The NDC Presidential aspirant, John Atta Mills' failure to attend a highly significant peace meeting organized in Accra by the Editors" Forum for presidential candidates in the face of some political violence and the allegations making the rounds by his own party that the ruling NPP intends to rig the December 7 general elections further fuel the political speculation whether he has the guts to rule Ghana.
He has been missing out on vital state political functions; his campaigns not Ghana-wide, his inability to articulate the National Democratic Congress' policies in tackling Ghana's development tribulations, and unlike the ruling New Patriotic Party's presidential candidate, Nana Akufo-Addo, Atta Mills has not been able to project confidence needed as a political leader in pushing the frontiers of Ghana's progress.
The row that ensued when the NDC manifesto was unveiled a few weeks ago,in which the NPP accused the NDC of doubling-up its ideas and its programmes, reveals an Atta Mills who lacks original ideas, fuller grasp of Ghana as a development project, and, therefore, short of insight as to how he will tackle Ghana's problems.
Though Atta Mills may be qualified academically, I have always wondered whether he has what it takes to be President of the Republic of Ghana in an election season that has been fought on surprisingly low cultural and intellectual level, with presidential candidates, except NPP's Akufo-Addo, not demonstrating detail grasp of how to engage Ghana's development challenges.
Yes, Atta Mills lacks the dexterity needed to ride the rough-and-tumble of the sizzling Ghanaian political terrain.
Not only does he appear politically dull, with unpresidential body language, he seems not to care much about the political process as is expected of a leader of a main opposition party.
More seriously, Ghanaians are becoming increasingly concerned about Atta Mills' health as a President of Ghana, and his virtual control by ex-President Jerry Rawlings and his wife, Nana Konadu Agyemang-Rawlings.
Under the brutal grip of the Rawlingses, Atta Mills is under some sort of a shadow of the powerful Rawlingses, and it appears he hasn't been able to extricate himself from their virtual control of his thinking and sense of direction.
When the US President George Bush visited Ghana in February, 2008, for some unexplained political reasons, Atta Mills said he wouldn't attend the ceremony.
Then under pressure he turned up with the Rawlins's gleefully greeting Bush, his wife and other dignitaries.
Political Ghana's concerns about Atta Mills' capacity to govern also go beyond the Bush visit.
Other Atta Mills' actions that worry Ghanaians, in the count-down to the December 7 elections, point to a presidential candidate who doesn't have what it takes to be president of a development-oriented Ghana.
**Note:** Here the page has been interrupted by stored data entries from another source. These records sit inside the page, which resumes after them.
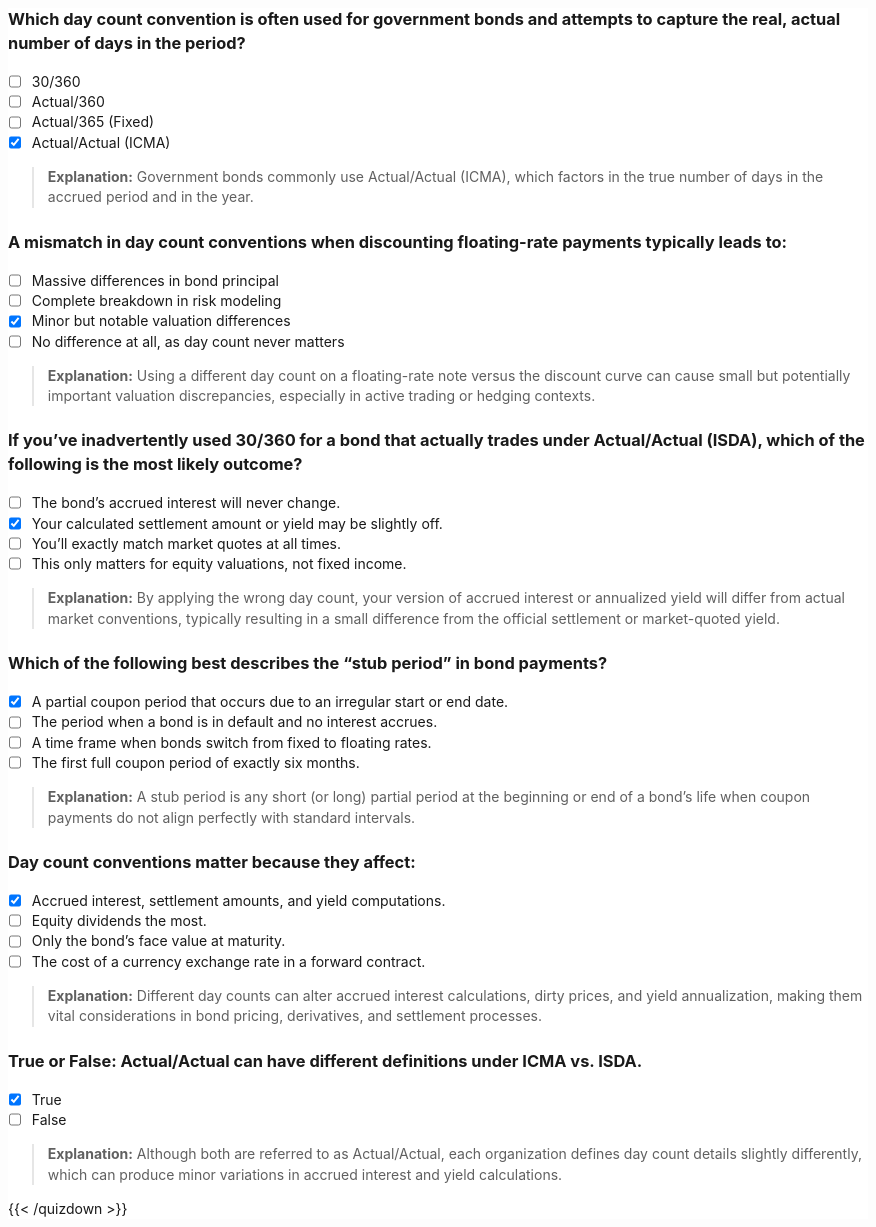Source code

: ### Which day count convention is often used for government bonds and attempts to capture the real, actual number of days in the period?
- [ ] 30/360
- [ ] Actual/360
- [ ] Actual/365 (Fixed)
- [x] Actual/Actual (ICMA)
> **Explanation:** Government bonds commonly use Actual/Actual (ICMA), which factors in the true number of days in the accrued period and in the year.

### A mismatch in day count conventions when discounting floating-rate payments typically leads to:
- [ ] Massive differences in bond principal
- [ ] Complete breakdown in risk modeling
- [x] Minor but notable valuation differences
- [ ] No difference at all, as day count never matters
> **Explanation:** Using a different day count on a floating-rate note versus the discount curve can cause small but potentially important valuation discrepancies, especially in active trading or hedging contexts.

### If you’ve inadvertently used 30/360 for a bond that actually trades under Actual/Actual (ISDA), which of the following is the most likely outcome?
- [ ] The bond’s accrued interest will never change.
- [x] Your calculated settlement amount or yield may be slightly off.
- [ ] You’ll exactly match market quotes at all times.
- [ ] This only matters for equity valuations, not fixed income.
> **Explanation:** By applying the wrong day count, your version of accrued interest or annualized yield will differ from actual market conventions, typically resulting in a small difference from the official settlement or market-quoted yield.

### Which of the following best describes the “stub period” in bond payments?
- [x] A partial coupon period that occurs due to an irregular start or end date.
- [ ] The period when a bond is in default and no interest accrues.
- [ ] A time frame when bonds switch from fixed to floating rates.
- [ ] The first full coupon period of exactly six months.
> **Explanation:** A stub period is any short (or long) partial period at the beginning or end of a bond’s life when coupon payments do not align perfectly with standard intervals.

### Day count conventions matter because they affect:
- [x] Accrued interest, settlement amounts, and yield computations.
- [ ] Equity dividends the most.
- [ ] Only the bond’s face value at maturity.
- [ ] The cost of a currency exchange rate in a forward contract.
> **Explanation:** Different day counts can alter accrued interest calculations, dirty prices, and yield annualization, making them vital considerations in bond pricing, derivatives, and settlement processes.

### True or False: Actual/Actual can have different definitions under ICMA vs. ISDA.
- [x] True
- [ ] False
> **Explanation:** Although both are referred to as Actual/Actual, each organization defines day count details slightly differently, which can produce minor variations in accrued interest and yield calculations.

{{< /quizdown >}}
A few months ago, Atta Mills failed to turn up in a Kumasi forum organized by the Trade Union Congress for presidential candidates to talk about their labour policies in a Ghana where unemployment is a vexing issue.
And yet among others, Atta Mills failed to grace a seminar forum organised by the Kwame Nkrumah University of Science and Technology Centre for Renewable Energy for presidential candidates to discuss how they would solve Ghana's energy problems.
As if to say 'enough is enough', he willingly or unwillingly turned up for the Presidential candidates' debate organized by the Institute of Economic Affairs last week in Accra. During that October 29 debate, the Daily Guide observed concerning the performance of Atta Mills.
"Signs of lethargy and weariness were evident on him during the debate which became more obvious when he tried to raise his voice in an aggressive manner…
[Atta Mills] appeared to be angry with himself.'
Is Atta Mills under too much pressure as a presidential candidate? Can he stand the rigours of presidential office? Is he being troubled by the Rawlingses' huge appetite for power?
If Atta Mills is uncomfortable with the burden of being a presidential candidate within the walls of the Rawlingses' autocracy, why is he still in the race? Why can't he back out of the race?
A few months ago Accra-based The Chronicle reported that an Atta Mills presidency would see Jerry Rawlings as a security chief that will make him virtually control the entire Mills-led government machinery.
More gravely, as the Daily Guide observed of the Rawlingses' various campaigns statements, 'instead of telling the electorate about the policies of Prof. Mills, the former President used his six-day tour of the Ashanti region to blow his own horn and attack the Kufuor administration.'
For the sake of Ghana's greater progress, against the backdrop of its worrisome history of senseless military juntas and frightening one-party regimes, and how to consolidate its toddler democracy, in an atmosphere of peace, is Prof. John Evans Atta Mills fit to be President of the Republic of Ghana?